Dismissal of an employee's refusal to adhere to the "fun and pro" culture of his employer ruled null and void | Transfer of professional emails to personal email | Employees’ travel time can be effective working time
Dismissal of an employee refusing to adhere to the "fun and pro" culture of his employer ruled null and void
A consultant (manager in a consultancy firm) was dismissed due to various reasons including his expressed misalignment with the company’s “fun and pro” culture and vocal criticism. He claimed that his dismissal was null and void as it was at least in part motivated by his opinion against said culture. He underlined the fact that the firm’s culture involved Friday drinks, week-end parties and various events entailing drinking, and stressed that the partners encouraged inappropriate practices such as bullying and arguably overly close relationship between employees.
In a decision rendered on November 9th, 2022, the French Supreme Court ruled in his favor. It reiterated the fact that employees enjoy freedom of expression which is a constitutionally protected right and cannot be disciplined for exercising this right in a non-abusive manner. The court also stressed that even if there were other grounds supporting the dismissal, the fact that one of the motives related to the employee’s freedom of expression was enough to trigger annulment, in the absence of an abusive exercise of this right.
This decision highlights the extent to which “fundamental rights” have become increasingly present in the employment relationship and should be kept in mind when it comes to taking disciplinary action against an employee for his or her statements or opinions.
An employee can only transfer to his personal email account professional emails that are useful for his defense
The French Supreme Court has already recognized that an employee may use, in the context of judicial litigation, corporate documents photocopied without the employer's knowledge. However, it sets two conditions that must be met in order for the employee to escape a conviction for theft:
- the employee must have obtained the documents during the performance of his or her duties,
- these documents must be necessary for the exercise of the rights of defense.
In a recent case, an employee had transferred 256 work-related e-mails to his personal e-mail account immediately after having been summoned to a meeting in view of his dismissal. His employer dismissed him for gross misconduct because of this.

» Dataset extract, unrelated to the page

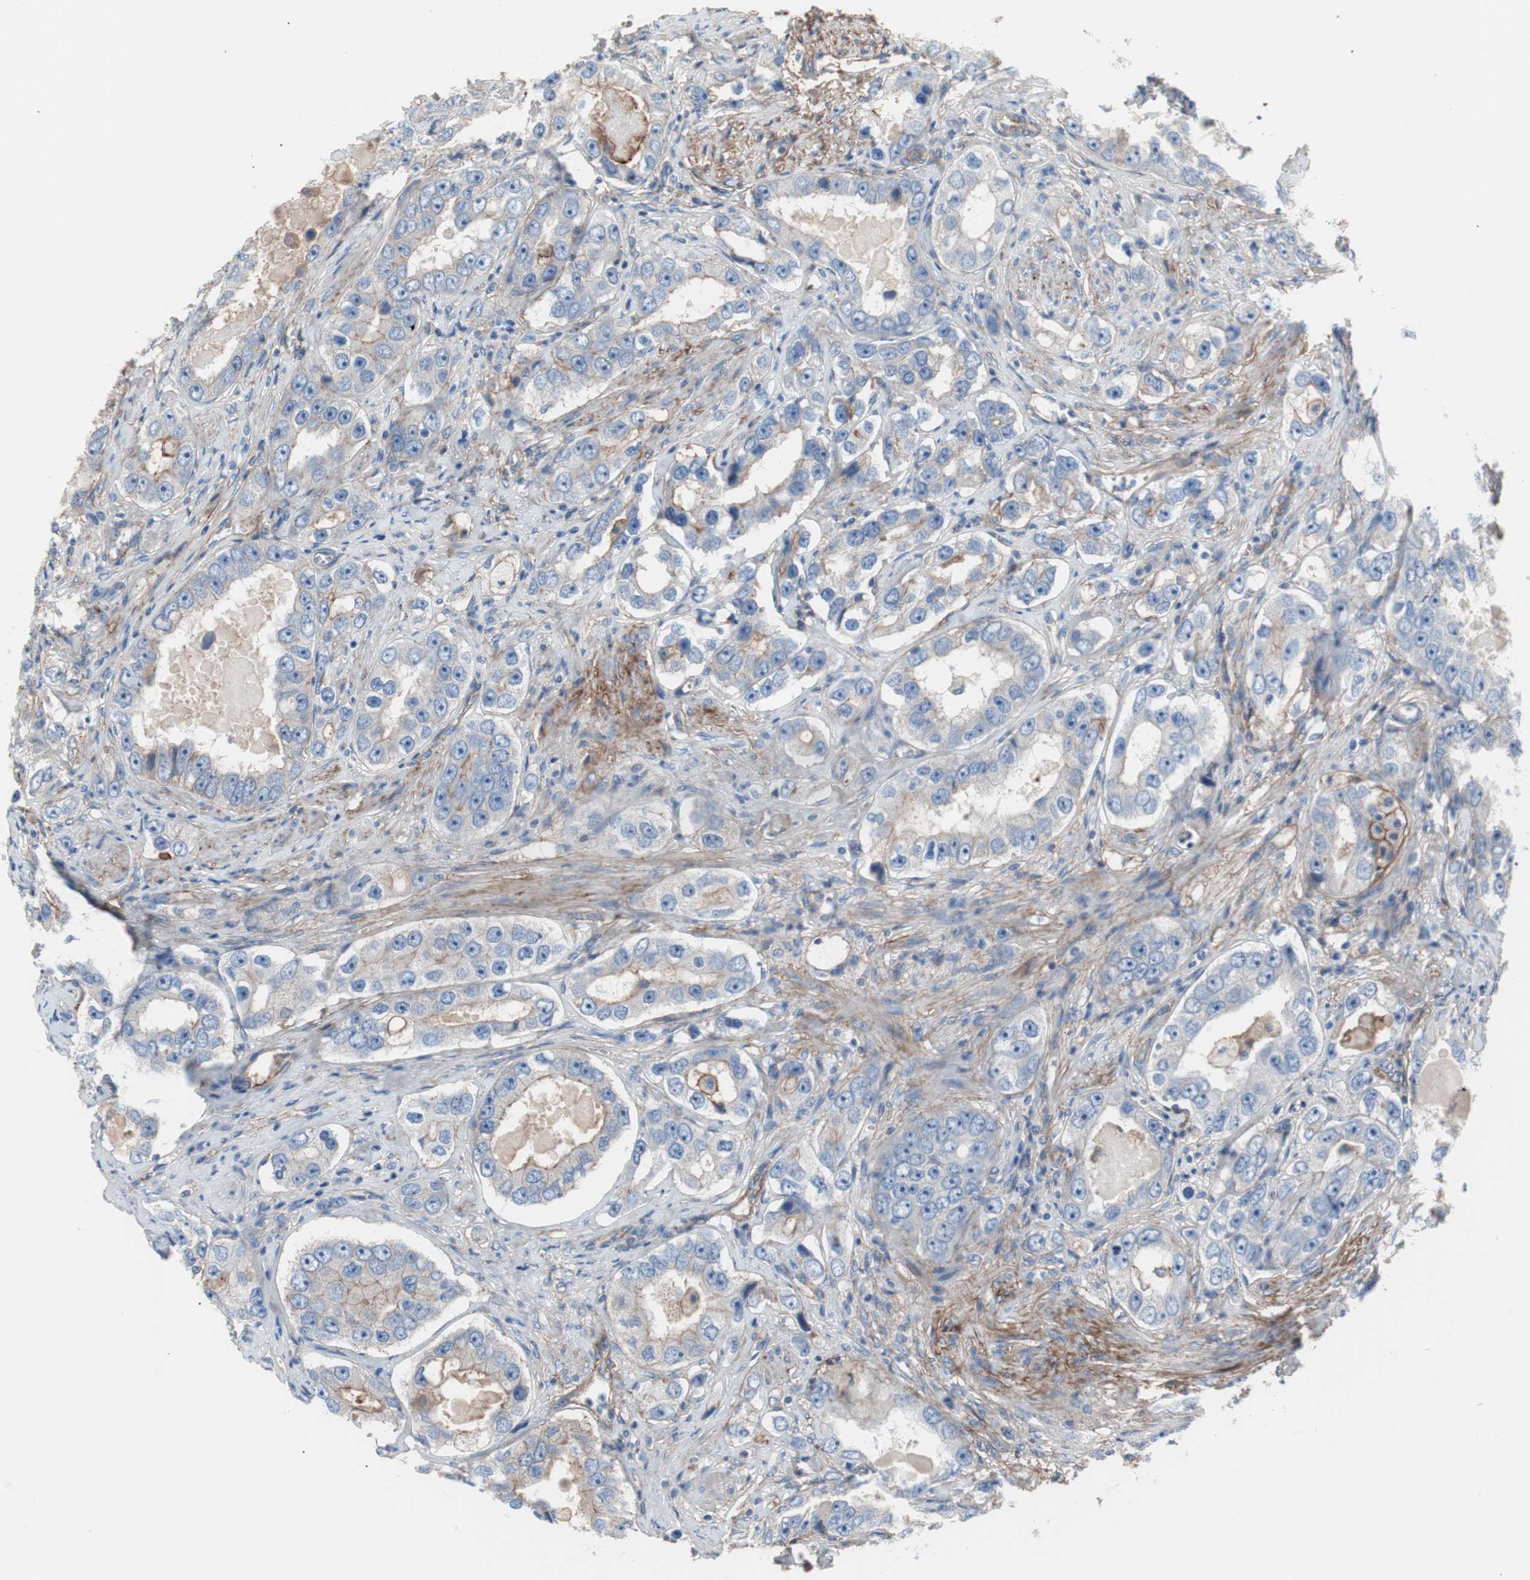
{"staining": {"intensity": "weak", "quantity": "25%-75%", "location": "cytoplasmic/membranous"}, "tissue": "prostate cancer", "cell_type": "Tumor cells", "image_type": "cancer", "snomed": [{"axis": "morphology", "description": "Adenocarcinoma, High grade"}, {"axis": "topography", "description": "Prostate"}], "caption": "This photomicrograph reveals adenocarcinoma (high-grade) (prostate) stained with IHC to label a protein in brown. The cytoplasmic/membranous of tumor cells show weak positivity for the protein. Nuclei are counter-stained blue.", "gene": "CD81", "patient": {"sex": "male", "age": 63}}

The Court of Appeal held that there was no gross misconduct for the 4 following reasons:
- these professional documents sent before the preliminary meeting could be necessary for his defense,
- the employee was subject to a confidentiality duty,
- he had signed the company’s I.T. policy which referred to the principle of confidentiality without expressly prohibiting the transfer of e-mails,
- the employer did not provide evidence that the documents were disclosed to third parties.
The French Supreme Court overturned this ruling on November 9th, 2022 deeming that the Court of Appeal should have investigated whether the employee could justify that the documents were strictly necessary for the exercise of his rights of defense in the framework of the dismissal process. It is only on this condition that an employee can appropriate documents belonging to his or her employer.
Itinerant employees’ travel time can be effective working time
In a decision rendered on the 23rd of November 2022, the French Supreme Court departed from its previous position in relation to an itinerant employee’s travel time between his or her home and his or her first client, then between his or her last client and his or her home.
The Labor Code defines effective working time as “the time during which the employee is at the employer's disposal and complies with his instructions without being able to pursue personal interests. The time spent traveling to and from the place of work is not considered to be effective working time”. However, the Labor Code provides that if it exceeds the normal travel time between home and the usual place of work, it is subject to financial compensation or rest.
As a result, and up until now, the French Supreme Court held that an itinerant employee could not be paid overtime for travel time between home and a customer’s location. This position had been challenged by a March 9th, 2021, CJEU ruling. In this decision, the CJEU deemed that the concepts of "working time" and "rest period" are legal concepts that should be defined according to objective characteristics, with reference to the system and purpose of Directive 2003/88/EC. According to the CJEU, Member States cannot make the right to have working periods and corresponding rest periods duly considered subject to any condition or restriction whatsoever.
The French Supreme Court therefore changed its position. It noted that in the case at hand, the employee had to make appointments and respond to his contacts during his travel time, and that he had to be at the employer's disposal and comply with his instructions, without being able to go about his personal affairs. Therefore, travel time had to be construed as actual working time and taken into account for the purpose of calculating overtime.